> _ASSIGNMENT_: Among the records, which lines hold the word "Handhabung"? Pick them out.

DATA RECORDS: Begin

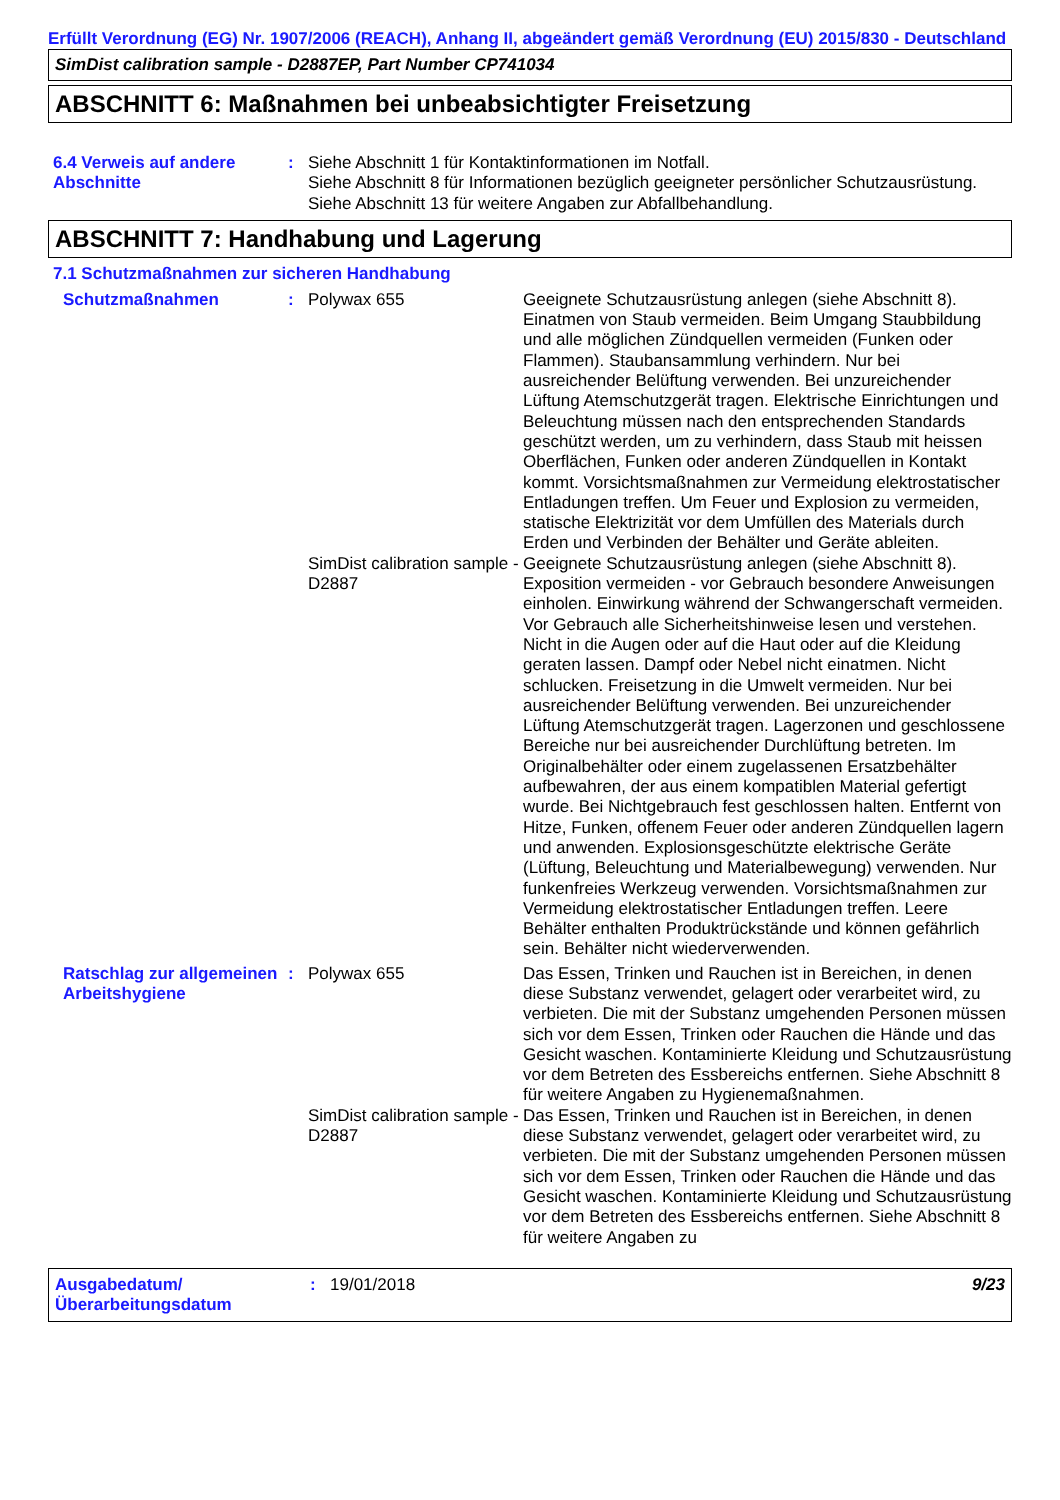Erfüllt Verordnung (EG) Nr. 1907/2006 (REACH), Anhang II, abgeändert gemäß Verordnung (EU) 2015/830 - Deutschland
SimDist calibration sample - D2887EP, Part Number CP741034
ABSCHNITT 6: Maßnahmen bei unbeabsichtigter Freisetzung
6.4 Verweis auf andere Abschnitte
: Siehe Abschnitt 1 für Kontaktinformationen im Notfall.
Siehe Abschnitt 8 für Informationen bezüglich geeigneter persönlicher Schutzausrüstung.
Siehe Abschnitt 13 für weitere Angaben zur Abfallbehandlung.
ABSCHNITT 7: Handhabung und Lagerung
7.1 Schutzmaßnahmen zur sicheren Handhabung
Schutzmaßnahmen : Polywax 655 Geeignete Schutzausrüstung anlegen (siehe Abschnitt 8). Einatmen von Staub vermeiden. Beim Umgang Staubbildung und alle möglichen Zündquellen vermeiden (Funken oder Flammen). Staubansammlung verhindern. Nur bei ausreichender Belüftung verwenden. Bei unzureichender Lüftung Atemschutzgerät tragen. Elektrische Einrichtungen und Beleuchtung müssen nach den entsprechenden Standards geschützt werden, um zu verhindern, dass Staub mit heissen Oberflächen, Funken oder anderen Zündquellen in Kontakt kommt. Vorsichtsmaßnahmen zur Vermeidung elektrostatischer Entladungen treffen. Um Feuer und Explosion zu vermeiden, statische Elektrizität vor dem Umfüllen des Materials durch Erden und Verbinden der Behälter und Geräte ableiten.
SimDist calibration sample - D2887
Geeignete Schutzausrüstung anlegen (siehe Abschnitt 8). Exposition vermeiden - vor Gebrauch besondere Anweisungen einholen. Einwirkung während der Schwangerschaft vermeiden. Vor Gebrauch alle Sicherheitshinweise lesen und verstehen. Nicht in die Augen oder auf die Haut oder auf die Kleidung geraten lassen. Dampf oder Nebel nicht einatmen. Nicht schlucken. Freisetzung in die Umwelt vermeiden. Nur bei ausreichender Belüftung verwenden. Bei unzureichender Lüftung Atemschutzgerät tragen. Lagerzonen und geschlossene Bereiche nur bei ausreichender Durchlüftung betreten. Im Originalbehälter oder einem zugelassenen Ersatzbehälter aufbewahren, der aus einem kompatiblen Material gefertigt wurde. Bei Nichtgebrauch fest geschlossen halten. Entfernt von Hitze, Funken, offenem Feuer oder anderen Zündquellen lagern und anwenden. Explosionsgeschützte elektrische Geräte (Lüftung, Beleuchtung und Materialbewegung) verwenden. Nur funkenfreies Werkzeug verwenden. Vorsichtsmaßnahmen zur Vermeidung elektrostatischer Entladungen treffen. Leere Behälter enthalten Produktrückstände und können gefährlich sein. Behälter nicht wiederverwenden.
Ratschlag zur allgemeinen Arbeitshygiene
: Polywax 655 Das Essen, Trinken und Rauchen ist in Bereichen, in denen diese Substanz verwendet, gelagert oder verarbeitet wird, zu verbieten. Die mit der Substanz umgehenden Personen müssen sich vor dem Essen, Trinken oder Rauchen die Hände und das Gesicht waschen. Kontaminierte Kleidung und Schutzausrüstung vor dem Betreten des Essbereichs entfernen. Siehe Abschnitt 8 für weitere Angaben zu Hygienemaßnahmen.
SimDist calibration sample - D2887
Das Essen, Trinken und Rauchen ist in Bereichen, in denen diese Substanz verwendet, gelagert oder verarbeitet wird, zu verbieten. Die mit der Substanz umgehenden Personen müssen sich vor dem Essen, Trinken oder Rauchen die Hände und das Gesicht waschen. Kontaminierte Kleidung und Schutzausrüstung vor dem Betreten des Essbereichs entfernen. Siehe Abschnitt 8 für weitere Angaben zu
Ausgabedatum/ Überarbeitungsdatum
: 19/01/2018 9/23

DATA RECORDS: End

> _WRITTEN RESPONSE_:
ABSCHNITT 7: Handhabung und Lagerung
7.1 Schutzmaßnahmen zur sicheren Handhabung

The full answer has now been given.